1912 yılından beri çalışan tarihi funiküler tahtadan yapılmış olup, kendisi de demir yolu da Bask Ülkesinin en eskisidir. Dik bir uçuruma yaslanmış olarak yapılan demiryolu ile yaklaşık 320 metre tırmanarak dağın tepesine ulaşabiliyorsunuz. Eskiden bir kumarhanenin olduğu bu bölgede şimdi fuar alanı, otel ve restoran bulunmaktadır.
Size sunduğu doyumsuz manzara nedeniyle asla ayrılmak istemeyeceksiniz. Buradan, La Concha Körfezinin tamamını, San Sebastian şehrini ve Körfezde yer alan sevimli Santa Clara adasını gözlemleyebilirsiniz. Özellikle bu noktadan çekilen fotoğraflar çok fazladır ve pek çok kartpostalı, tanıtım broşürünü ve magneti süslemektedir.
Tepede yer alan ve 18. Yy.da inşa edilen Torreon Kulesi buraya ayrı bir hava katmaktadır. Yemek yiyecek vaktimiz olmasa da manzara eşliğinde bir kahve içmeyi ihmal etmedik.

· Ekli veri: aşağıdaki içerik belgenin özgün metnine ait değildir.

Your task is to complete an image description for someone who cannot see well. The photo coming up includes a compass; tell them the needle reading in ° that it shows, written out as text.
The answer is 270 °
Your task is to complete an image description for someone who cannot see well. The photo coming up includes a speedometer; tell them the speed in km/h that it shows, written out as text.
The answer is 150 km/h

San Sebastian şehrinin, Zurriola ve Concha Plajlarından başka bir de Ondarreta Plajı vardır ve o da İgueldo Dağının eteğinde, Concha Plajının devamında yer almaktadır. İkisi arasında ufak taşlık bir alan bulunmaktadır. Burası, kısa ama çok geniş bir plajdır.

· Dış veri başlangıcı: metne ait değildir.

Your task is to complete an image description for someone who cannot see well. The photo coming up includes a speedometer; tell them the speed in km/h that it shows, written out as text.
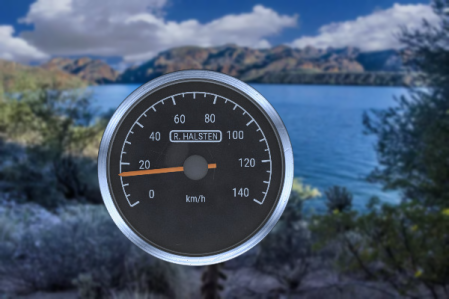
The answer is 15 km/h
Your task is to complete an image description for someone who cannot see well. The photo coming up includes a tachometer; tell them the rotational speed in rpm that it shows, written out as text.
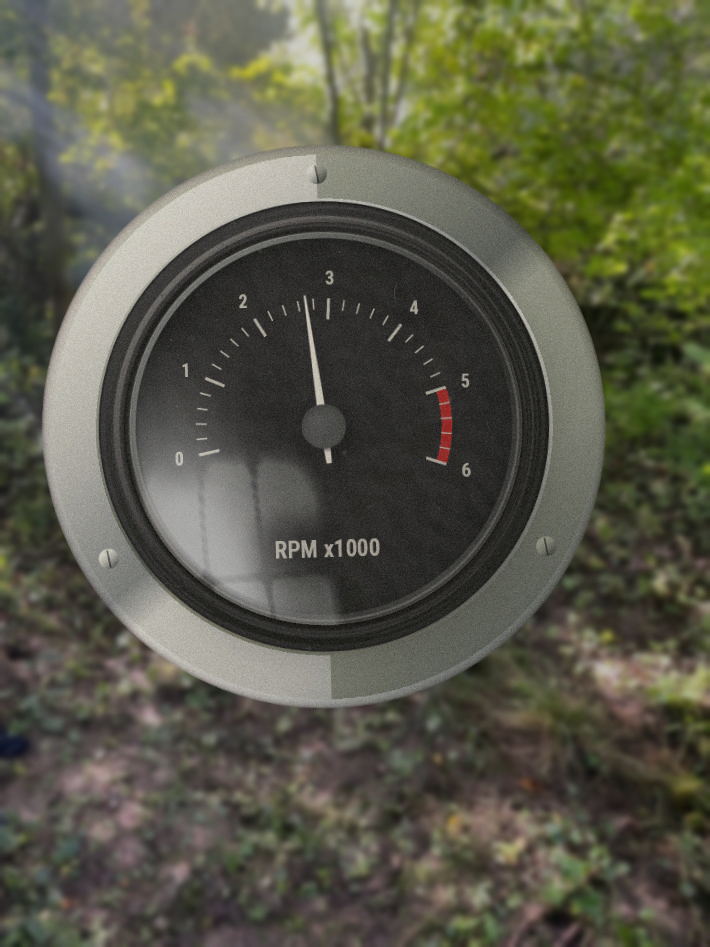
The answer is 2700 rpm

Hiç canımız istemese de buradan ayrılmak zorundaydık. En azından Terminale yakın bir konumda olmayı ve orada vakit geçirmeyi daha uygun gördüğümüz için aşağı indik. Bu dağın eteklerinde yer alan çok ünlü “El Peine Del Viento” ( Rüzgar Tarağı) adlı çalışmayı, Füniküler İstasyonuna yakın olduğunu bilmemize rağmen vakit kaybetmemek için atladık ve taksi aramaya başladık. ( Fikir vermesi açısından Turizm Bürosundan aldığımız broşürden bir fotoğrafını paylaşmak isterim. Bu eser, hemen denizin kenarında ve İgeldo dağının eteğinde yer
almakta olup sanatçı Eduardo Chillida ya aittir. Her biri çelik olan bu heykeller, kayalara bağlanmıştır. Sanatçı bu eserleri bir seri halinde yapmıştır. Madrid ve Paris’te müzelerde serinin başka örnekleri sergilenmektedir. Sadece burada değil, şehrin pek çok yerinde Chillida nın eserlerine rastlanmaktadır.)
Yurt dışında pek çok yerde olduğu gibi burada da hemen taksi bulamadık. Belli duraklardan çalışıyorlar ve yoldan binmeniz pek kolay olmuyor. Vakit kaybetmemek amacıyla hem yürümeye hem de yol boyunca taksi aramaya başladık. Biraz da tempolu yürüdüğümüz için kısa sürede yolu yarıladık. Geç kalmayacağımızı anladığımızda daha rahat yürümeye ve güzel sahilin tadını çıkararak keyif almaya başladık. Sahil boyunca bazı örneklerini paylaştığım çok güzel binalara rastlıyorsunuz.
Concha Körfezi, müthiş plajı sayesinde tam bir turizm cenneti. Şehrin merkezinde yer alması, korunaklı yapısı ve temizliği ile Avrupa nın en önemli ve güzel sahilleri arasında yer almaktadır. Yaklaşık 14OO metre uzunluğundaki plajın kumları da övgüyü hak ediyor.
Aynı zamanda burası sağlık turizmi açısından da oldukça iyi durumda. Aşağıda fotoğrafını göreceğiniz La Perla tesisleri, Avrupa’daki en modern talassoterapi merkezlerinden biri olup her türlü imkana sahiptir.
Yukarıda bahsettiğim “El Peine Del Viento” ya benzer bir çalışma da Urgull Dağının eteklerinde yer almaktadır. Jorge Oteiza ya ait olan bu çalışma da “Construccion Vacia “ olarak adlandırılmaktadır. Körfez yürüyüşümüz sırasında bu heykellerin fotoğraflarını zoom yaparak çekebildim.
Belirttiklerimin yanı sıra neredeyse şehrin her yerine serpiştirilmiş heykeller ve tarihi çeşmeler bulunmaktadır.
Eski şehre döndüğümüzde boşuna telaşlandığı mızı fark ettik. Artık terminale yakın pozisyondaydık ve deniz kenarında bir cafede gün batımının tadını bile çıkarttık.